The Financial Times:

Experts at DARPA, the Pentagon’s advanced research agency, remain unsure how China managed to fire countermeasures from a vehicle travelling at hypersonic speeds, said the people familiar with details of the demonstration.

The New York Times:

American intelligence officials and international inspectors say the Iranians have quickly gotten the facilities back online — often installing newer machines that can enrich uranium at a far more rapid pace. When a plant that made key centrifuge parts suffered what looked like a crippling explosion in late spring — destroying much of the parts inventory and the cameras and sensors installed by international inspectors — production resumed by late summer.

One senior American official wryly called it Tehran’s Build Back Better plan.

And over in Afghanistan:

The Taliban is hoping to expand its drug income as much as possible. Since its takeover, prices of opium in Afghanistan have more than tripled. In India — which is situated between the world’s two main opium-producing centres, the Pakistan-Afghanistan-Iran “Golden Crescent” and the Myanmar-Thailand-Lao “Golden Triangle” — seizures of Afghan-origin heroin have increased.

As the UN Office on Drugs and Crime warns, the economic crisis Afghanistan currently faces will only increase the appeal of illicit crop cultivation for local farmers.

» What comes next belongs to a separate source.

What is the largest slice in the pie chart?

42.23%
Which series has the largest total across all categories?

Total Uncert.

The problem extends beyond opioids. In recent years, Afghanistan has drastically expanded its production of methamphetamine. The appeal lies in the fact that meth offers producers a higher profit margin than heroin, owing to lower overhead costs and inexpensive ingredients, especially now that its chemical precursor, pseudoephedrine — a common ingredient in cold medications — is being produced locally.

And all of these stories are in the last few days.